# Anyone Else Have A Snipe At This??



## Who. Me? (Jan 12, 2007)

Anyone else have a sneeky snipe at this one? ... 300235104476

It was poorly described, so I did, but I went in too low.

Wasn't sure what its real value was, or I'd have put a higher bid in.


----------



## Zessa (Apr 9, 2008)

Now there's a watch I've never heard of before.

It would be interesting to see how close it is to the Bulova movement or if there where enough changes to prevent copyright enfringment (where the Russians ever worried about that :lol:?)


----------



## Silver Hawk (Dec 2, 2003)

I've seen a couple of those in the past year...and they always attract a lot of attention....that one seemed to go quite cheaply but its a non-runner and while the watch does seem to be an exact copy of the 214, I wonder if the parts are truly inter-changeable.


----------



## Who. Me? (Jan 12, 2007)

Silver Hawk said:


> I wonder if the parts are truly inter-changeable.

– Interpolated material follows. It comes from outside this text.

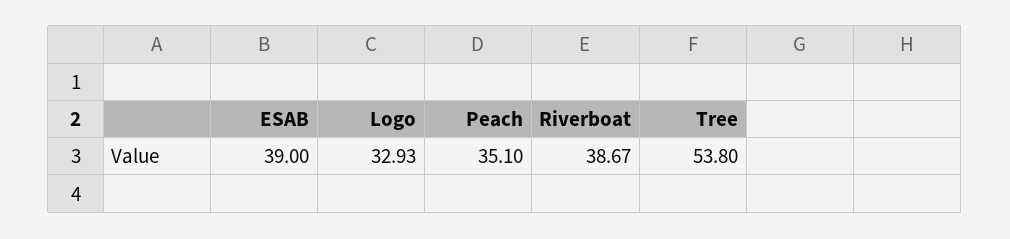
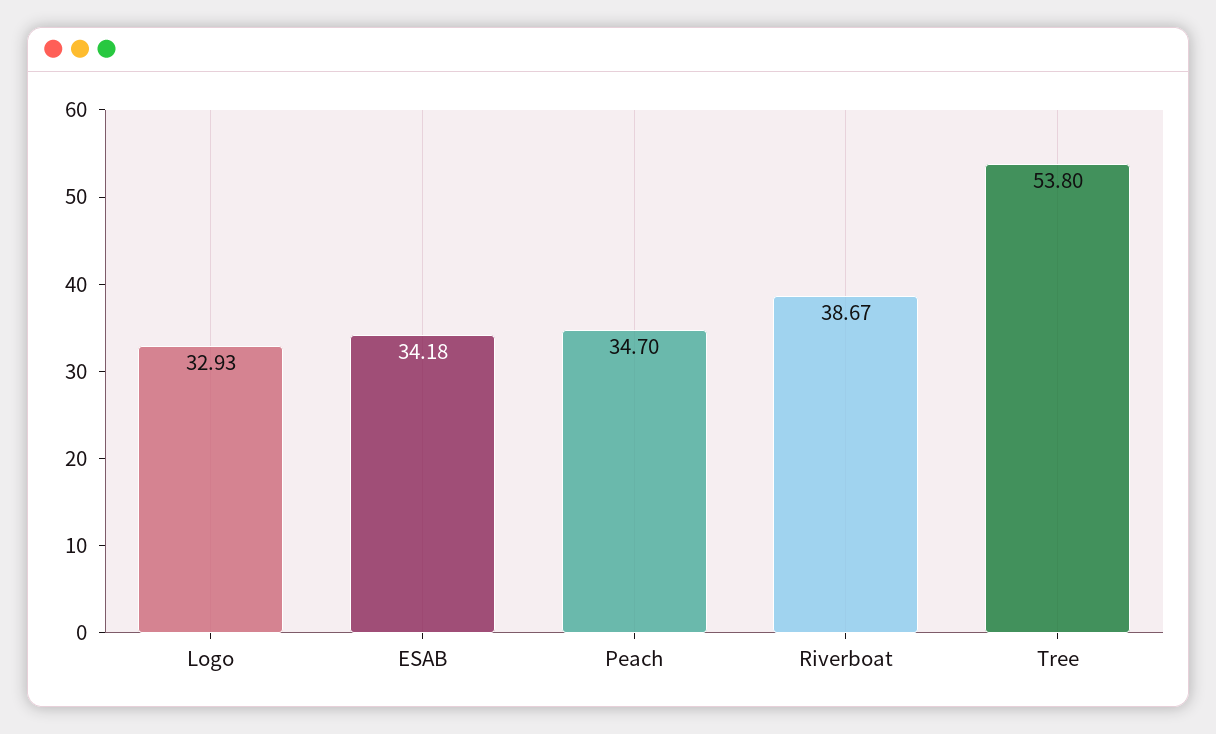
ESAB: 39 -> 34.18
Peach: 35.1 -> 34.7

That's the main reason why I made a conservative bid.

Would have been fun to find out though.


----------



## jasonm (Nov 22, 2003)

I think he go's on a bit in his description........


----------



## Larry from Calgary (Jun 5, 2006)

Who. Me? said:


> Anyone else have a sneeky snipe at this one? ... 300235104476
> 
> It was poorly described, so I did, but I went in too low.
> 
> Wasn't sure what its real value was, or I'd have put a higher bid in.


I did see it........ but decided against bidding on it.

Interesting piece though. One more on the list for another time

:lol:


----------